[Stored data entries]
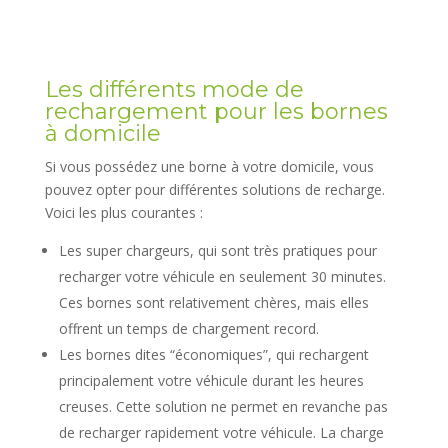
Les différents mode de
rechargement pour les bornes
à domicile
Si vous possédez une borne à votre domicile, vous
pouvez opter pour différentes solutions de recharge.
Voici les plus courantes :
Les super chargeurs, qui sont très pratiques pour
recharger votre véhicule en seulement 30 minutes.
Ces bornes sont relativement chères, mais elles
offrent un temps de chargement record.
Les bornes dites “économiques”, qui rechargent
principalement votre véhicule durant les heures
creuses. Cette solution ne permet en revanche pas
de recharger rapidement votre véhicule. La charge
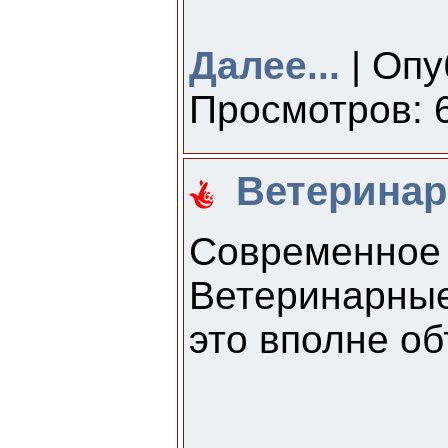
Далее...
| Опу
Просмотров: 6
Ветеринар
Современное
Ветеринарные
это вполне о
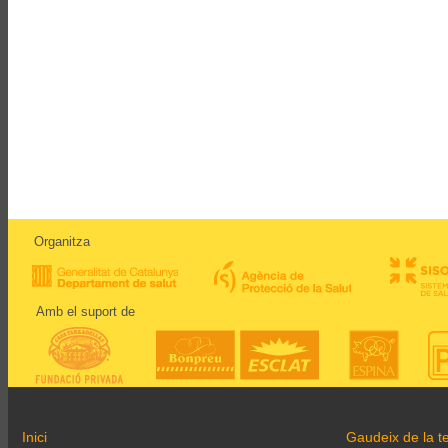
Organitza
Amb el suport de
Inici
Gaudeix de la te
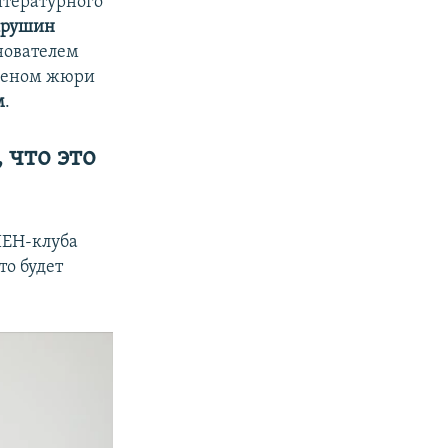
итературного
крушин
снователем
леном жюри
м
.
 что это
ПЕН-клуба
то будет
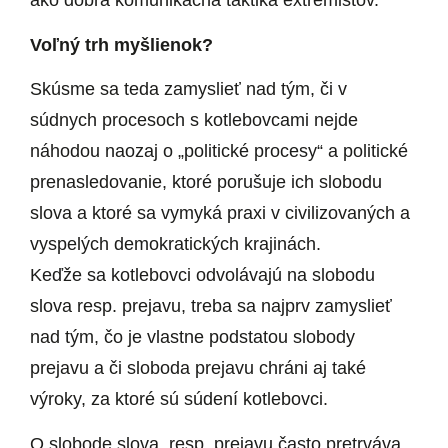
ako dobrá komunikačná taktika extrémistov.
Voľný trh myšlienok?
Skúsme sa teda zamyslieť nad tým, či v
súdnych procesoch s kotlebovcami nejde
náhodou naozaj o „politické procesy“ a politické
prenasledovanie, ktoré porušuje ich slobodu
slova a ktoré sa vymyká praxi v civilizovaných a
vyspelých demokratických krajinách.
Keďže sa kotlebovci odvolávajú na slobodu
slova resp. prejavu, treba sa najprv zamyslieť
nad tým, čo je vlastne podstatou slobody
prejavu a či sloboda prejavu chráni aj také
výroky, za ktoré sú súdení kotlebovci.
O slobode slova, resp. prejavu často pretrváva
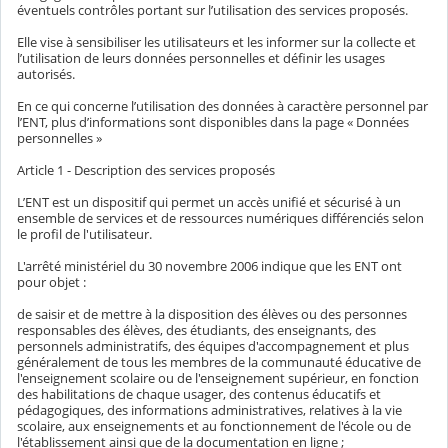
éventuels contrôles portant sur l’utilisation des services proposés.
Elle vise à sensibiliser les utilisateurs et les informer sur la collecte et
l’utilisation de leurs données personnelles et définir les usages
autorisés.
En ce qui concerne l’utilisation des données à caractère personnel par
l’ENT, plus d’informations sont disponibles dans la page « Données
personnelles »
Article 1 - Description des services proposés
L’ENT est un dispositif qui permet un accès unifié et sécurisé à un
ensemble de services et de ressources numériques différenciés selon
le profil de l'utilisateur.
L'arrêté ministériel du 30 novembre 2006 indique que les ENT ont
pour objet :
de saisir et de mettre à la disposition des élèves ou des personnes
responsables des élèves, des étudiants, des enseignants, des
personnels administratifs, des équipes d'accompagnement et plus
généralement de tous les membres de la communauté éducative de
l'enseignement scolaire ou de l'enseignement supérieur, en fonction
des habilitations de chaque usager, des contenus éducatifs et
pédagogiques, des informations administratives, relatives à la vie
scolaire, aux enseignements et au fonctionnement de l'école ou de
l'établissement ainsi que de la documentation en ligne ;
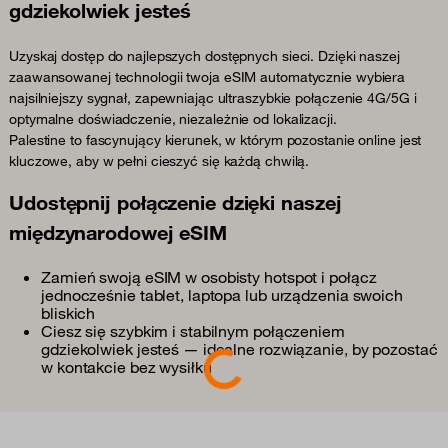
gdziekolwiek jesteś
Uzyskaj dostęp do najlepszych dostępnych sieci. Dzięki naszej
zaawansowanej technologii twoja eSIM automatycznie wybiera
najsilniejszy sygnał, zapewniając ultraszybkie połączenie 4G/5G i
optymalne doświadczenie, niezależnie od lokalizacji.
Palestine to fascynujący kierunek, w którym pozostanie online jest
kluczowe, aby w pełni cieszyć się każdą chwilą.
Udostępnij połączenie dzięki naszej
międzynarodowej eSIM
Zamień swoją eSIM w osobisty hotspot i połącz
jednocześnie tablet, laptopa lub urządzenia swoich
bliskich
Ciesz się szybkim i stabilnym połączeniem
gdziekolwiek jesteś — idealne rozwiązanie, by pozostać
Loading...
w kontakcie bez wysiłku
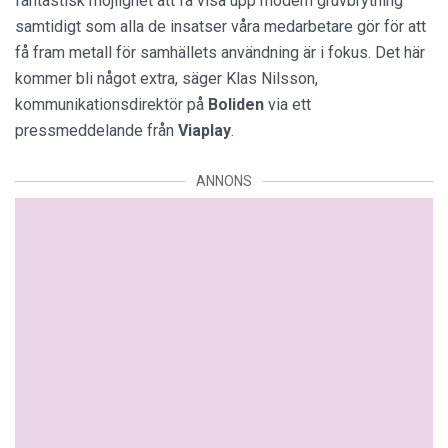
fantastisk möjlighet att få visa upp modern gruvbrytning
samtidigt som alla de insatser våra medarbetare gör för att
få fram metall för samhällets användning är i fokus. Det här
kommer bli något extra, säger Klas Nilsson,
kommunikationsdirektör på
Boliden
via ett
pressmeddelande från
Viaplay
.
ANNONS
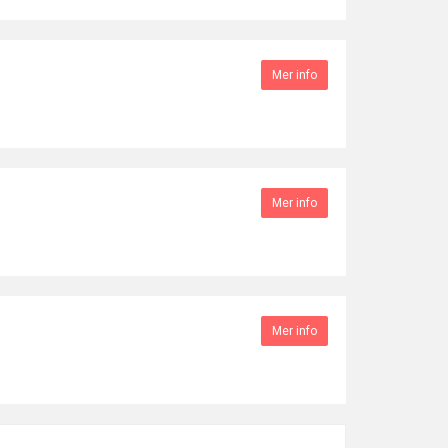
Mer info
Mer info
Mer info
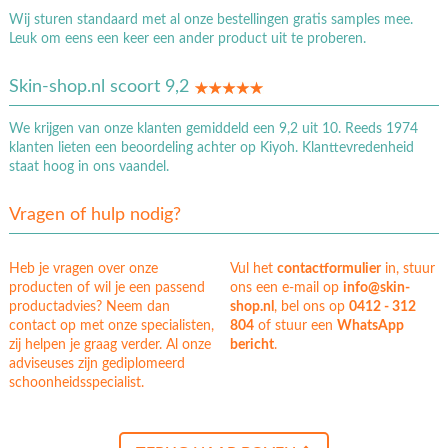
Wij sturen standaard met al onze bestellingen gratis samples mee.
Leuk om eens een keer een ander product uit te proberen.
Skin-shop.nl scoort 9,2
We krijgen van onze klanten gemiddeld een 9,2 uit 10. Reeds 1974
klanten lieten een beoordeling achter op Kiyoh. Klanttevredenheid
staat hoog in ons vaandel.
Vragen of hulp nodig?
Heb je vragen over onze
Vul het
contactformulier
in, stuur
producten of wil je een passend
ons een e-mail op
info@skin-
productadvies? Neem dan
shop.nl
, bel ons op
0412 - 312
contact op met onze specialisten,
804
of stuur een
WhatsApp
zij helpen je graag verder. Al onze
bericht
.
adviseuses zijn gediplomeerd
schoonheidsspecialist.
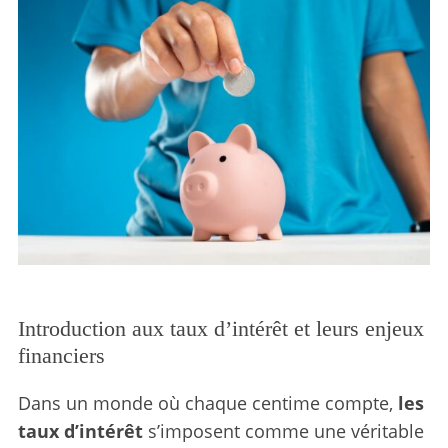
Introduction aux taux d’intérêt et leurs enjeux
financiers
Dans un monde où chaque centime compte,
les
taux d’intérêt
s’imposent comme une véritable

▶ **What is required**
Print every line of text in the records above without changing anything, and leave the pictures out.

▶ **Written solution**
Les différents mode de
rechargement pour les bornes
à domicile
Si vous possédez une borne à votre domicile, vous
pouvez opter pour différentes solutions de recharge.
Voici les plus courantes :
Les super chargeurs, qui sont très pratiques pour
recharger votre véhicule en seulement 30 minutes.
Ces bornes sont relativement chères, mais elles
offrent un temps de chargement record.
Les bornes dites “économiques”, qui rechargent
principalement votre véhicule durant les heures
creuses. Cette solution ne permet en revanche pas
de recharger rapidement votre véhicule. La charge
Далее...
| Опу
Просмотров: 6
Ветеринар
Современное
Ветеринарные
это вполне о
Organitza
Amb el suport de
Inici
Gaudeix de la te
итературного
крушин
снователем
леном жюри
м
.
 что это
ПЕН-клуба
то будет
ako dobrá komunikačná taktika extrémistov.
Voľný trh myšlienok?
Skúsme sa teda zamyslieť nad tým, či v
súdnych procesoch s kotlebovcami nejde
náhodou naozaj o „politické procesy“ a politické
prenasledovanie, ktoré porušuje ich slobodu
slova a ktoré sa vymyká praxi v civilizovaných a
vyspelých demokratických krajinách.
Keďže sa kotlebovci odvolávajú na slobodu
slova resp. prejavu, treba sa najprv zamyslieť
nad tým, čo je vlastne podstatou slobody
prejavu a či sloboda prejavu chráni aj také
výroky, za ktoré sú súdení kotlebovci.
O slobode slova, resp. prejavu často pretrváva
éventuels contrôles portant sur l’utilisation des services proposés.
Elle vise à sensibiliser les utilisateurs et les informer sur la collecte et
l’utilisation de leurs données personnelles et définir les usages
autorisés.
En ce qui concerne l’utilisation des données à caractère personnel par
l’ENT, plus d’informations sont disponibles dans la page « Données
personnelles »
Article 1 - Description des services proposés
L’ENT est un dispositif qui permet un accès unifié et sécurisé à un
ensemble de services et de ressources numériques différenciés selon
le profil de l'utilisateur.
L'arrêté ministériel du 30 novembre 2006 indique que les ENT ont
pour objet :
de saisir et de mettre à la disposition des élèves ou des personnes
responsables des élèves, des étudiants, des enseignants, des
personnels administratifs, des équipes d'accompagnement et plus
généralement de tous les membres de la communauté éducative de
l'enseignement scolaire ou de l'enseignement supérieur, en fonction
des habilitations de chaque usager, des contenus éducatifs et
pédagogiques, des informations administratives, relatives à la vie
scolaire, aux enseignements et au fonctionnement de l'école ou de
l'établissement ainsi que de la documentation en ligne ;
gdziekolwiek jesteś
Uzyskaj dostęp do najlepszych dostępnych sieci. Dzięki naszej
zaawansowanej technologii twoja eSIM automatycznie wybiera
najsilniejszy sygnał, zapewniając ultraszybkie połączenie 4G/5G i
optymalne doświadczenie, niezależnie od lokalizacji.
Palestine to fascynujący kierunek, w którym pozostanie online jest
kluczowe, aby w pełni cieszyć się każdą chwilą.
Udostępnij połączenie dzięki naszej
międzynarodowej eSIM
Zamień swoją eSIM w osobisty hotspot i połącz
jednocześnie tablet, laptopa lub urządzenia swoich
bliskich
Ciesz się szybkim i stabilnym połączeniem
gdziekolwiek jesteś — idealne rozwiązanie, by pozostać
Loading...
w kontakcie bez wysiłku
fantastisk möjlighet att få visa upp modern gruvbrytning
samtidigt som alla de insatser våra medarbetare gör för att
få fram metall för samhällets användning är i fokus. Det här
kommer bli något extra, säger Klas Nilsson,
kommunikationsdirektör på
Boliden
via ett
pressmeddelande från
Viaplay
.
ANNONS
Mer info
Mer info
Mer info
Wij sturen standaard met al onze bestellingen gratis samples mee.
Leuk om eens een keer een ander product uit te proberen.
Skin-shop.nl scoort 9,2
We krijgen van onze klanten gemiddeld een 9,2 uit 10. Reeds 1974
klanten lieten een beoordeling achter op Kiyoh. Klanttevredenheid
staat hoog in ons vaandel.
Vragen of hulp nodig?
Heb je vragen over onze
Vul het
contactformulier
in, stuur
producten of wil je een passend
ons een e-mail op
info@skin-
productadvies? Neem dan
shop.nl
, bel ons op
0412 - 312
contact op met onze specialisten,
804
of stuur een
WhatsApp
zij helpen je graag verder. Al onze
bericht
.
adviseuses zijn gediplomeerd
schoonheidsspecialist.
Introduction aux taux d’intérêt et leurs enjeux
financiers
Dans un monde où chaque centime compte,
les
taux d’intérêt
s’imposent comme une véritable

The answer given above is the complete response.